A tiny screen had been embedded into the wall beside the doors. It was old and outdated and the text kept flickering. LUNAR REGIMENT 117, PACKS 1009–1020.

The ground and walls thrummed with activity beyond those doors—laughter and shouting and thumping footsteps. For the first time since she’d embarked on this quest, Winter felt a flutter of nervousness in her stomach.

Scarlet glanced at her. “It isn’t too late to go back.”

“I disagree.”

Sighing, Scarlet studied the screen. “Eleven packs, so around a hundred soldiers, give or take.”

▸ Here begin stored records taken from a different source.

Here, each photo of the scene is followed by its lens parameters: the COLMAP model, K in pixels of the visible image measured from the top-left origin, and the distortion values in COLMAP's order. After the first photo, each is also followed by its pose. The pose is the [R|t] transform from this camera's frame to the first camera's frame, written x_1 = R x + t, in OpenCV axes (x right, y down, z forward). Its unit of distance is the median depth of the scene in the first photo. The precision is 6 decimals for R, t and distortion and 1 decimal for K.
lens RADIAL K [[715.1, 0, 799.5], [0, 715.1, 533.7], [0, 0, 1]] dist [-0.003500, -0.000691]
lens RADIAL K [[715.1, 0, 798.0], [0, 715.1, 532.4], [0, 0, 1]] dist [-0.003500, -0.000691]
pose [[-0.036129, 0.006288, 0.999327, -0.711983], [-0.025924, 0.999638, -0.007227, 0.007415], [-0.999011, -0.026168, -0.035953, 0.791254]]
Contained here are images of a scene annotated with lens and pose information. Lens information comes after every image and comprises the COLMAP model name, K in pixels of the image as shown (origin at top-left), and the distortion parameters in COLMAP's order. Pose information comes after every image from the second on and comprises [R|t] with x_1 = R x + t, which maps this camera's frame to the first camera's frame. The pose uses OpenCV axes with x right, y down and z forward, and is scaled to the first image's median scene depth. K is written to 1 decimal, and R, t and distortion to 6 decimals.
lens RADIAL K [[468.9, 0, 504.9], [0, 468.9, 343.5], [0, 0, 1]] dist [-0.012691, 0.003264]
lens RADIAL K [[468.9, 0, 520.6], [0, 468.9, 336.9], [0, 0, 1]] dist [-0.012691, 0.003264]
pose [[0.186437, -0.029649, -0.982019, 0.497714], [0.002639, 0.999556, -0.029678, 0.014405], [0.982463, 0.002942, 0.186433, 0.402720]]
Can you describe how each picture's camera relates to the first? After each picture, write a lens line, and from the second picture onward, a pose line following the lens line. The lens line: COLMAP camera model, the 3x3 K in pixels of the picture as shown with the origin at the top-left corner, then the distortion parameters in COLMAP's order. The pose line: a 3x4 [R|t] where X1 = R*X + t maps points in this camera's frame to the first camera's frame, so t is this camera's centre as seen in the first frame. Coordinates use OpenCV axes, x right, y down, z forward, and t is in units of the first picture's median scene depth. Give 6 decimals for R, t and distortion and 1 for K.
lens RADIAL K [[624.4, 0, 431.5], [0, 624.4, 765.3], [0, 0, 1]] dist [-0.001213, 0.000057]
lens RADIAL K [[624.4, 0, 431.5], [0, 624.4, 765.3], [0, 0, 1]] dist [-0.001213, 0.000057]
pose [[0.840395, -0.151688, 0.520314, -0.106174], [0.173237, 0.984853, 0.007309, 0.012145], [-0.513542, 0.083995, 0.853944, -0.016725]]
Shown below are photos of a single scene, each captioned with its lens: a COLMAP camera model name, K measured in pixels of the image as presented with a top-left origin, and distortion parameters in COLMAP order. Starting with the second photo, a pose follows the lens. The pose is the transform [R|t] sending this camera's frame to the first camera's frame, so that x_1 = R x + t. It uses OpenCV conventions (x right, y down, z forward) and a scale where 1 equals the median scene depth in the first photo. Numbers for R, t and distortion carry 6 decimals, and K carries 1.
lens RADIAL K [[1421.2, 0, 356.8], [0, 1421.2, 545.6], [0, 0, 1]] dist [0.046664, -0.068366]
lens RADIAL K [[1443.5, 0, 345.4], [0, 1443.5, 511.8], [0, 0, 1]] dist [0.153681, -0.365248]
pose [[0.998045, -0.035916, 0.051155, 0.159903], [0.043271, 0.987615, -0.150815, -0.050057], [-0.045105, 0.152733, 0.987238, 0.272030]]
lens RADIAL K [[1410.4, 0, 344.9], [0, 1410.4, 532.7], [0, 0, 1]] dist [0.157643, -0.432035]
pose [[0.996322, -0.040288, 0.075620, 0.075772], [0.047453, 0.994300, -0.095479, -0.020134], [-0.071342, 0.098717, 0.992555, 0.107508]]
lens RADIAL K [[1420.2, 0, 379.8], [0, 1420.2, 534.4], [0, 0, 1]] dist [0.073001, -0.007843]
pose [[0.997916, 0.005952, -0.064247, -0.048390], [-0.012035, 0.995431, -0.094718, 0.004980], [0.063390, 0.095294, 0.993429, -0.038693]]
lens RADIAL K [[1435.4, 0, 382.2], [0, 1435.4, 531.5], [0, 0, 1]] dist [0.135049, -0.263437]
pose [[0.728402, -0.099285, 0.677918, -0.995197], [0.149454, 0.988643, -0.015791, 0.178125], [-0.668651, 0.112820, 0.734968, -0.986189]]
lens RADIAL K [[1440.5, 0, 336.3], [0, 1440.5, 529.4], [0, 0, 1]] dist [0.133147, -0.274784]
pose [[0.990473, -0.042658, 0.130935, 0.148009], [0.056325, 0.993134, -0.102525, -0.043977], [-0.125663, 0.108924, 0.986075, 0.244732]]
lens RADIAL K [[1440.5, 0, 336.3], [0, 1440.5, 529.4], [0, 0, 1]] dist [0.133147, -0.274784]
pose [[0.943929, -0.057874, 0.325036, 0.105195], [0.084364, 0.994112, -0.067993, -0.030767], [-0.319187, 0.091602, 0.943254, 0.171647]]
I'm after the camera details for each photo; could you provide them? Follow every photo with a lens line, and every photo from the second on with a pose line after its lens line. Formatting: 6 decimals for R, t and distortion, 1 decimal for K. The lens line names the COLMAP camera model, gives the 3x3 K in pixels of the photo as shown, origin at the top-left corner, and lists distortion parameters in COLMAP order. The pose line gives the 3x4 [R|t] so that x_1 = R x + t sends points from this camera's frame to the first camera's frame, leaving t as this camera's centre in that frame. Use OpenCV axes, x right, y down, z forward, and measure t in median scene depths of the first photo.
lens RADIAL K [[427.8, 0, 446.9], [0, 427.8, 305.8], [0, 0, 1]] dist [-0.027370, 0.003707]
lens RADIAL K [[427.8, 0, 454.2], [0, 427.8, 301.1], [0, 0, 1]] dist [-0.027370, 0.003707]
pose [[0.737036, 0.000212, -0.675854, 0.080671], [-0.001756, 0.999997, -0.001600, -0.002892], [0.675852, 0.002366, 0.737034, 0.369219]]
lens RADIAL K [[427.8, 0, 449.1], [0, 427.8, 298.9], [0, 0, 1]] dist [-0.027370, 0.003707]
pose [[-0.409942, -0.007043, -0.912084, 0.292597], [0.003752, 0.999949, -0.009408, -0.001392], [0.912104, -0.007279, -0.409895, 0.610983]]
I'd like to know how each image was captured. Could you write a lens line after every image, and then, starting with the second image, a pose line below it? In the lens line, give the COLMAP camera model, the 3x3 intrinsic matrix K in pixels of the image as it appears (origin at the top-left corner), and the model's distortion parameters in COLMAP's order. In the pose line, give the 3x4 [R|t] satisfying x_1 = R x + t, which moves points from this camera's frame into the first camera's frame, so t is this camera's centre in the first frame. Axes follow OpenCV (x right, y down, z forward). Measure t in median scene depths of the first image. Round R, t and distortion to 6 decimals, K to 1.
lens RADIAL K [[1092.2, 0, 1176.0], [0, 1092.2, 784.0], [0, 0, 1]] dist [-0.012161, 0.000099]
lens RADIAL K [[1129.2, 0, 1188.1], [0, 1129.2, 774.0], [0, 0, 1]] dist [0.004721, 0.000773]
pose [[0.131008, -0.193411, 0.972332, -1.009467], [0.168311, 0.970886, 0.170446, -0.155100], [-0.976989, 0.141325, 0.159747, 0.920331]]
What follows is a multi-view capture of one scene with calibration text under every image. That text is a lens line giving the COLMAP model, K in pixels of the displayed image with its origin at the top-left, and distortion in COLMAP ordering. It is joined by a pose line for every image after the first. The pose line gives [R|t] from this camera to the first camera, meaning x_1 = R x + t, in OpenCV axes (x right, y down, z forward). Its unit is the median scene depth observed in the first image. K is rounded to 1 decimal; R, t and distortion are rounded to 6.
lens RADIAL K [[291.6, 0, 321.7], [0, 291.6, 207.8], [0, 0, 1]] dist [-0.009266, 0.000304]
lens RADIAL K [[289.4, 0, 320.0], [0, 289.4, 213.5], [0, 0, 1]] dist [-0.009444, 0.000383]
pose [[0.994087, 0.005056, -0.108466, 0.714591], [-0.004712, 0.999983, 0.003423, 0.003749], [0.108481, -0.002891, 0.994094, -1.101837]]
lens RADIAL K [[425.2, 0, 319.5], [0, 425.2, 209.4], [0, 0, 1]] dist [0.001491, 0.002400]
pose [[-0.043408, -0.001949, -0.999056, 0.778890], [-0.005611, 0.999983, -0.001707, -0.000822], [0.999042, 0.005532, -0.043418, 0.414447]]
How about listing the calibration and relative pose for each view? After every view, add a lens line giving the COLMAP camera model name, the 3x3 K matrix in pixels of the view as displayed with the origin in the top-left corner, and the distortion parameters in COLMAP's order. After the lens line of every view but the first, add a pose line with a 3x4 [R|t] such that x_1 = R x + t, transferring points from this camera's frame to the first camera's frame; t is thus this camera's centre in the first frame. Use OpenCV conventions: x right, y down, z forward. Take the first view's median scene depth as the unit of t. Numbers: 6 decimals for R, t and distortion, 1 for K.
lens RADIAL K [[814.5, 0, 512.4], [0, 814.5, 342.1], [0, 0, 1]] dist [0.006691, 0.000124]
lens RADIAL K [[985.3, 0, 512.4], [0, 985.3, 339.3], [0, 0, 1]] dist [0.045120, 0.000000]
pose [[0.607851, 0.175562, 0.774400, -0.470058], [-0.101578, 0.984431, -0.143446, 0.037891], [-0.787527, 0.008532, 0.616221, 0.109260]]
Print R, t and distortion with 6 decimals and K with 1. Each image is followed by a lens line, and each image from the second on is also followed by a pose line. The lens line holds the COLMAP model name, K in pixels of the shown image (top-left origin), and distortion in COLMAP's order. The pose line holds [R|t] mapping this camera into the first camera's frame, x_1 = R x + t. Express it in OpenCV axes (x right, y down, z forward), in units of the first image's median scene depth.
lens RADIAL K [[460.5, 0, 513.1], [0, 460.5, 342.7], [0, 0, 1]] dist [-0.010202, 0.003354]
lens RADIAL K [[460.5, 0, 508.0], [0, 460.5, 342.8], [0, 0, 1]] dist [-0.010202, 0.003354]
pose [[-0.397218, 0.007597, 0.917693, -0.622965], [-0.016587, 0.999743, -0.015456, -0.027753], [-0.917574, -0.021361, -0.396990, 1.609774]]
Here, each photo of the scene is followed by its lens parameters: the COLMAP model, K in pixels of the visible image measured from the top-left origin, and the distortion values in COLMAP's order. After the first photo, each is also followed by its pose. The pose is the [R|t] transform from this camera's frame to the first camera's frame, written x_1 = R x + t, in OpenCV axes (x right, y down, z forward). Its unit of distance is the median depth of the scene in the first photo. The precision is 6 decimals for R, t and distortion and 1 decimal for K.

Winter hummed, a sound without commitment. A hundred soldiers.

Animals, killers, predators, or so everyone claimed. Had she truly gone mad to think she could change them?

Her eyes began to mist, surprising her. She had not realized that thinking of her own imbalance would sadden her, but the feel of her ribs crushing against her heart was unmistakable.

“Why did you follow me?” she asked, staring at the solid doors. “Knowing what’s wrong with me. Knowing that I’m broken.”

Scarlet scoffed. “That is an excellent question.”

A loud thud was followed by hollers. The walls reverberated around them.

They had not been noticed. Scarlet was right. They could turn around and leave. Winter could admit she was delusional and no one should ever listen to her. She was adept only at making the wrong decisions.